Forum Discussion
Home Wifi NAT Type issues
This is due to their upstream network topology... nothing to do with the modem/router.
It was a problem roughly 2 years ago with the Askey modems that had a host of the typical router functions like DMZ, UPnP and Manual port forwarding, DHCP configuration, etc.
As of April 2nd when I went back to a wired ISP to recover full IPv4 functionality again, this had still not been addressed (was still using said Askey, so no... inbound port forwards were still not working, otherwise I would still be subscribing).
If you do a search about it, you will get hits on threads dating back to late 2020, if not further back.

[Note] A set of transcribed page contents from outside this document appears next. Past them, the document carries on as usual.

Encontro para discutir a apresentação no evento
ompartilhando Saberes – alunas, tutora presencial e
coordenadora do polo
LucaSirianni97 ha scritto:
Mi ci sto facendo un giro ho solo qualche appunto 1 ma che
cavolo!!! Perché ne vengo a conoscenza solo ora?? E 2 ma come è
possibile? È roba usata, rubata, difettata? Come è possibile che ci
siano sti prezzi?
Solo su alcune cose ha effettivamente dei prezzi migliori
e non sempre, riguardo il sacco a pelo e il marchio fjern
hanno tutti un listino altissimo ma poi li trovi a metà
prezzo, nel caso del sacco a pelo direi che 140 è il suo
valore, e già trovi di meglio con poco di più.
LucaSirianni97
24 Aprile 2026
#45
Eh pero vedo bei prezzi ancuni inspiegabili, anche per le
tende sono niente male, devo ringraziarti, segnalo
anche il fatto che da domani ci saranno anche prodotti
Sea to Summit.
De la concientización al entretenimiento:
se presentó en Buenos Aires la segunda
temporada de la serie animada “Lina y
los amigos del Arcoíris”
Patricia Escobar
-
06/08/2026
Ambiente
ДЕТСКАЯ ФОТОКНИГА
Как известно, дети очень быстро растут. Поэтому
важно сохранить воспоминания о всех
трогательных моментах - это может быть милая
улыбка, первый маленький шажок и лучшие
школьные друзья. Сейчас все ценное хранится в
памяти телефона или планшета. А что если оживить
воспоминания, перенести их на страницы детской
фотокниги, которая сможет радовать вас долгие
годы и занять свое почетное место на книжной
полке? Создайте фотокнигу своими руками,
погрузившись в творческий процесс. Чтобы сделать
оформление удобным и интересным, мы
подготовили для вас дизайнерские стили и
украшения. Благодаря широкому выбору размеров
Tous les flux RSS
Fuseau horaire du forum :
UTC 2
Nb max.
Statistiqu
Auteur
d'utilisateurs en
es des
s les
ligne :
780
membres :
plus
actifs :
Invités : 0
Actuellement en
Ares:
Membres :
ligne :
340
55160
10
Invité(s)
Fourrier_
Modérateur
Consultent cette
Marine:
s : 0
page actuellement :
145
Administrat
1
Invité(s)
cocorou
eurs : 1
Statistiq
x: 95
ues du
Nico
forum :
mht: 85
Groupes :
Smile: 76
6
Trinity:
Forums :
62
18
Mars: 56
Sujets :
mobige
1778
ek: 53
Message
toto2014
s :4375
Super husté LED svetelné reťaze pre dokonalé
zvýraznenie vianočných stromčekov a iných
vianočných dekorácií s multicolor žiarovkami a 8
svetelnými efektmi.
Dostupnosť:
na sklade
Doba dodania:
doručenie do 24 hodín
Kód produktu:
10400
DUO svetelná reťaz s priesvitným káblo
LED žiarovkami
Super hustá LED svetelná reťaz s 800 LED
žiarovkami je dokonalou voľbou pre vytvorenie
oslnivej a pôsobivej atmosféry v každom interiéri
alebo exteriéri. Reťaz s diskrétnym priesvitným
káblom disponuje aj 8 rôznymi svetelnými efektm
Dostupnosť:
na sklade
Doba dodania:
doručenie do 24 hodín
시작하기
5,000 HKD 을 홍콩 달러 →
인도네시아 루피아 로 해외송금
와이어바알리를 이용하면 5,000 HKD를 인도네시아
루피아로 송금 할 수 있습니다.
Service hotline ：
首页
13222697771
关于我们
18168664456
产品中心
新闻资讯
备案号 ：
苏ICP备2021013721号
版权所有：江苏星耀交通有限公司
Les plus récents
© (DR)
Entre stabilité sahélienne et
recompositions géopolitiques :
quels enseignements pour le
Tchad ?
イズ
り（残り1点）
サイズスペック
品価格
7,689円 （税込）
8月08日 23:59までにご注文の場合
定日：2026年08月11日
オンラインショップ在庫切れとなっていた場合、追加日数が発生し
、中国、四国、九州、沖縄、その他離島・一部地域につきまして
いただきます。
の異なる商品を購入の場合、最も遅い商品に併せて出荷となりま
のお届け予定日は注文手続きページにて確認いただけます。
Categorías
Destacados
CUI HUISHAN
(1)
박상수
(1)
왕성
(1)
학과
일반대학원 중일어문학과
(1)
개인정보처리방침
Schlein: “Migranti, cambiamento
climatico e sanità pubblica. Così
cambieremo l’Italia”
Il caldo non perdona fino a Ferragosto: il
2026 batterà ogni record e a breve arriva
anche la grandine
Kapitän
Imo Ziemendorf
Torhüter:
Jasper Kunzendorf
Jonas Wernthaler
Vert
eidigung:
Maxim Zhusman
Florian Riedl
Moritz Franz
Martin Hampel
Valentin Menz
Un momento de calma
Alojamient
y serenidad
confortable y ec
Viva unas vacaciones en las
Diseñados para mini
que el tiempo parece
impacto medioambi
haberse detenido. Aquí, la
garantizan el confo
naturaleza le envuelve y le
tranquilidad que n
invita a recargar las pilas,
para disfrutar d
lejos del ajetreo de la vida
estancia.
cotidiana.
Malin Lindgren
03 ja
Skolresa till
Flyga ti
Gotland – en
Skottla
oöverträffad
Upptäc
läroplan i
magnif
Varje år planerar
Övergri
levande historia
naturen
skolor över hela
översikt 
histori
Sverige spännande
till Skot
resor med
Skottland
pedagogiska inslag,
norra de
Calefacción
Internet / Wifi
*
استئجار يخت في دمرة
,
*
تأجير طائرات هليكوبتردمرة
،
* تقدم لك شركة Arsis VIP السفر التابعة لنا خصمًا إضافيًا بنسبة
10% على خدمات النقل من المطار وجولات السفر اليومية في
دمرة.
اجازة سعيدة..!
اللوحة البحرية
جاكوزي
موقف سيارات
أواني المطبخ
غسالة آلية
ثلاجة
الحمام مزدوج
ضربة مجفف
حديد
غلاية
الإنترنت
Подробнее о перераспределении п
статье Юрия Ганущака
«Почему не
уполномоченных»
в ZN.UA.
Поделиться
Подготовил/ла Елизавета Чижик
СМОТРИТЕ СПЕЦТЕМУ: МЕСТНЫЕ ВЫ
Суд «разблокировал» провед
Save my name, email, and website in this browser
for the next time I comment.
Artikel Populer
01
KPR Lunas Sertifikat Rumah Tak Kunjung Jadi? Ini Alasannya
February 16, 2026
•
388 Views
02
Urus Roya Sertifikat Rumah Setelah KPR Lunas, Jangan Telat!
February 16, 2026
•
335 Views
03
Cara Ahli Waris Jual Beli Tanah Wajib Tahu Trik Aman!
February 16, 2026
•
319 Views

Their choice of XLAT464/CGNAT style approach to handling dual IPv4/v6 stacks causes unsolicited inbound traffic to get filtered/blocked at the outer edges of the network path, well before the packets even make it to your modem. If it is not first established as an outbound connection, it is not allowed in (ie: must follow a stateful tracking approach, no typical peer-to-peer)
To date, the most viable workaround has basically been to use a VPN... but even that needs some specific configuration for some scenarios because you would need P2P support, as well as a reserved IP for it to work properly (which can ramp up the cost).
You may be able to sort of "trick" a console by going through a standalone router first. The console will report NAT-2/restricted if the ports are forwarding on that router, but that does not mean the communication will actually flow properly. P2P style applications may still misbehave because of what is happening upstream in the upper network layers.